Even though he readily admitted that he didn’t actually know the circumstances surrounding Blake’s shooting, Evers fanned the (literal) flames by claiming that Blake was “mercilessly” shot and possibly killed by a Kenosha Police officer.
“We stand with all those who have and continue to demand justice, equity, and accountability for Black lives in our country,” Evers continued, as rioters began to march from the scene of the shooting to the Kenosha County Courthouse, looting stores and setting fires along the way.
Although he issued his statement late at night, when he rather obviously knew rioting could erupt, Evers didn’t say a single word about remaining peaceful.
Even after Kenosha burned Sunday night, he didn’t condemn the violence or caution against more of it in his more than five-minute address to the state Monday afternoon.
Instead, he let Lieutenant Governor Mandela Barnes dump even more verbal gasoline on an already simmering city.
“This was not an accident. This wasn’t bad police work. This felt like some sort of vendetta being taken out on a member of our community,” Barnes said before admitting that he too didn’t know all of the facts. “The officer’s deadly actions attempted to take a person’s life in broad daylight.”
The closest either of Wisconsin’s so-called leaders came to calling for calm was Evers reminding rioters to “wear your mask and keep social distance as best you can.”
After hours of ridicule and harsh rebukes from Republicans in the Wisconsin Legislature over his dimwitted incitement, Evers activated the National Guard…but authorized only 125 to be deployed to Kenosha.
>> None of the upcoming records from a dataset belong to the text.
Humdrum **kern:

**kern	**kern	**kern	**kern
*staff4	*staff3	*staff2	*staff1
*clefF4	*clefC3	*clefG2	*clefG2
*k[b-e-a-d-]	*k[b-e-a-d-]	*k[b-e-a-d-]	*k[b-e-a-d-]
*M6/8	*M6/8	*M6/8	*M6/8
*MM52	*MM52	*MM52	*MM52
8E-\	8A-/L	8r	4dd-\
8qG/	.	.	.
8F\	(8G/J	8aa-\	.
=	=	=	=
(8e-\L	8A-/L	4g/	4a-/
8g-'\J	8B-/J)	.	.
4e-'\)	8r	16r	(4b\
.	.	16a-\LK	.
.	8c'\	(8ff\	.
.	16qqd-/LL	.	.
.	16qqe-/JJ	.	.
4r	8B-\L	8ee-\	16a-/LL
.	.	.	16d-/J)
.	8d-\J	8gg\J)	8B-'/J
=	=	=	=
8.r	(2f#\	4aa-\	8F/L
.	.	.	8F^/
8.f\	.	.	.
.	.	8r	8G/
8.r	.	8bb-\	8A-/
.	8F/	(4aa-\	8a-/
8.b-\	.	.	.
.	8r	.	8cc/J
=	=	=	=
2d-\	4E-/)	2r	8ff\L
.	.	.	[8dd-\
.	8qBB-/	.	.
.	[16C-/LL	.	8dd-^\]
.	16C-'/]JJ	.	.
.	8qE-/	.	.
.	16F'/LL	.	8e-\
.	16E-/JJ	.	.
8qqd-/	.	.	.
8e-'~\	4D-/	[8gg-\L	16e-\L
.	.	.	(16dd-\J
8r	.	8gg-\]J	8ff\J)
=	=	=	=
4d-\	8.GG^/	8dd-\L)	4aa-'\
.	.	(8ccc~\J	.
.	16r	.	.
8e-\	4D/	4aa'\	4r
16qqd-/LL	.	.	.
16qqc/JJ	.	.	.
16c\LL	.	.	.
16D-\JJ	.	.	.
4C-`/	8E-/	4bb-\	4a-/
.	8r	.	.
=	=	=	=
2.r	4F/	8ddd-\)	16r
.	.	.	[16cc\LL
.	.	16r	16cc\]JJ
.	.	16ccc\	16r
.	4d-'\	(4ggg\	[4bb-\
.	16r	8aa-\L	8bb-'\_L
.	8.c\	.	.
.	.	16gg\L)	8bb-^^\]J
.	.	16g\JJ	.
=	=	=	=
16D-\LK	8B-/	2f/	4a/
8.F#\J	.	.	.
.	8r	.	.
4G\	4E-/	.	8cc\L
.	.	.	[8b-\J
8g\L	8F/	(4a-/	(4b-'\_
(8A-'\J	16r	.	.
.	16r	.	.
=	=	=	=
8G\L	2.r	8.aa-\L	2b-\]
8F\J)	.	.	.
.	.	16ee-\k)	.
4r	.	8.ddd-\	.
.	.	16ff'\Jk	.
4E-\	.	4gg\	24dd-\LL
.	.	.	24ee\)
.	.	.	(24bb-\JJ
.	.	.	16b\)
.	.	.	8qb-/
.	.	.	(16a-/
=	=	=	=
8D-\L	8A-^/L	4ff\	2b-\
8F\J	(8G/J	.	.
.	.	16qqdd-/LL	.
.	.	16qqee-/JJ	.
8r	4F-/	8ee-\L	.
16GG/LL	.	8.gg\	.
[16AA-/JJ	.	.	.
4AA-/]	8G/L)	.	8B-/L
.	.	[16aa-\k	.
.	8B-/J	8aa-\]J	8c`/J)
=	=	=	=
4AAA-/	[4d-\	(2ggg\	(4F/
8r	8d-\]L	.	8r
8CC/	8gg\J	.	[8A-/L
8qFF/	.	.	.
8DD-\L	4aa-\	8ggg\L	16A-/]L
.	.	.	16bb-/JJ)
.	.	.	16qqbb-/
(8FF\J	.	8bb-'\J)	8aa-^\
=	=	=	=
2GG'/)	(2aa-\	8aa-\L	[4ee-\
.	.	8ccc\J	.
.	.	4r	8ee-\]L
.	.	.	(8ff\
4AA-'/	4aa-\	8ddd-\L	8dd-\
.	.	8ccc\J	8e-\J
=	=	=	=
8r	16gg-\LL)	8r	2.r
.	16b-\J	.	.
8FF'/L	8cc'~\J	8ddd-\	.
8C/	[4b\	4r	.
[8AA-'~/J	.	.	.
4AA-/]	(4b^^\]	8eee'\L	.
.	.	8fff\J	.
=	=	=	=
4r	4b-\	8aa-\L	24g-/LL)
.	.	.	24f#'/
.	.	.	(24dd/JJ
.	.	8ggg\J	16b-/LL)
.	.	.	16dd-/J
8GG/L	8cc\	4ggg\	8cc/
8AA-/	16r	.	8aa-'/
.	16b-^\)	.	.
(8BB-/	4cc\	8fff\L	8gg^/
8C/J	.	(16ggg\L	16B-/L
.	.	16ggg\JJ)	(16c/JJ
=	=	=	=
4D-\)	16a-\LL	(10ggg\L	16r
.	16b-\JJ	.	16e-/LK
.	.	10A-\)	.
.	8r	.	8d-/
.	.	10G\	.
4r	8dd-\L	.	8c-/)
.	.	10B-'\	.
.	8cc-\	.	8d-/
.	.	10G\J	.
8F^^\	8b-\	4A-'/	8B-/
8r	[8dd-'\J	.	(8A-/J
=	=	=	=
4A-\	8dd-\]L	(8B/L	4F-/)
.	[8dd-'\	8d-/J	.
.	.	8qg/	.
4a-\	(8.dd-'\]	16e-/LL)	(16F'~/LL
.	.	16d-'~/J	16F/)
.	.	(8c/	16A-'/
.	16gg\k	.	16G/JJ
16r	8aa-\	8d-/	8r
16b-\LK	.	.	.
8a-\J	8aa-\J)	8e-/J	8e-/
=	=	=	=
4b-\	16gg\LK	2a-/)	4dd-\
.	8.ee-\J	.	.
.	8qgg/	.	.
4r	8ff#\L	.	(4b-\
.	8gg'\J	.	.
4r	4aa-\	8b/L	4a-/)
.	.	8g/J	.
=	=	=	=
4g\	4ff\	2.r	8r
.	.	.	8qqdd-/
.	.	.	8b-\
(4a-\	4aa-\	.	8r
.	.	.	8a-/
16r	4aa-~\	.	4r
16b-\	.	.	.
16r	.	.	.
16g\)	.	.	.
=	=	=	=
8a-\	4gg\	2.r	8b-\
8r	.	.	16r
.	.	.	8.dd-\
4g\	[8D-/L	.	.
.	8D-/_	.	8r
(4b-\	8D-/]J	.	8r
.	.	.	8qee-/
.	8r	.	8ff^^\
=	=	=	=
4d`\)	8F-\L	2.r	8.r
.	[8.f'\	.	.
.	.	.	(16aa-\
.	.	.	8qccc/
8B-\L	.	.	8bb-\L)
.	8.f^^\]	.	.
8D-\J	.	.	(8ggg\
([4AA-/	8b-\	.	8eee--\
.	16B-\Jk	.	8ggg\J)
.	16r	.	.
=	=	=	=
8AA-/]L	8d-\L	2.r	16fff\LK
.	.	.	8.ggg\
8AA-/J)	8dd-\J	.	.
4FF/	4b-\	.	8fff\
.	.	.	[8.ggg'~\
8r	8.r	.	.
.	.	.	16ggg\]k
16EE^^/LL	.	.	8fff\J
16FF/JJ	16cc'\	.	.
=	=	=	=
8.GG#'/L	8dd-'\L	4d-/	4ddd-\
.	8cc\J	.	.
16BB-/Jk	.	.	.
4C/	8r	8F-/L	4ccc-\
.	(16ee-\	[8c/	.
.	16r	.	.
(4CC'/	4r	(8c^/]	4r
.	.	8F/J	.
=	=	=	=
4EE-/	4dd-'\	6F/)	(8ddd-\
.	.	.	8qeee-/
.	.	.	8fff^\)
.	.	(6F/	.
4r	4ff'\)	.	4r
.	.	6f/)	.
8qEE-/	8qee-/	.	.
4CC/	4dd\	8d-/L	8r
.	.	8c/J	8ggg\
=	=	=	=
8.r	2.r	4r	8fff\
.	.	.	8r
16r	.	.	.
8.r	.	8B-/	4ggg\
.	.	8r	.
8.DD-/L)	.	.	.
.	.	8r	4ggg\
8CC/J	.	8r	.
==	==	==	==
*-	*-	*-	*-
Unsurprisingly, the city burned again Monday night, and just as unsurprisingly, neither Evers nor Barnes had a word of condemnation until Evers was apparently shamed into a halfhearted series of tweets on Tuesday afternoon.
“The ability to exercise First Amendment rights is a critically important part of our democracy and the pursuit of justice,” he said. “But there remains a line between peaceful assembly and what we saw last night that put individuals, families, and businesses in danger.”
That was too little, too late for Flint Estill’s business, and Evers deployed just 250 National Guard troops to protect others. The Kenosha Police Department and Kenosha County Sheriff’s Department told Evers that they needed at least 750 troops to restore order, but Evers ignored them. The White House reached out and offered to deploy 500 federal troops to make up the difference, but Evers refused.
Kenosha burned again, and two people were shot to death.
Sadly, the city will keep burning and people will keep dying until this Governor actually starts to govern, until he allows local law enforcement and the National Guard to protect the innocent victims whose livelihoods and very lives are being destroyed.
Games have always been Flint Estill’s life, but his life—and the lives of countless other others—have been ruined because, in part, Governor Evers has treated the deadly serious situation in Kenosha as a game. He scores political points while an entire city loses.
Now playtime is over, and it’s time for both Evers and Barnes to start acting like adults.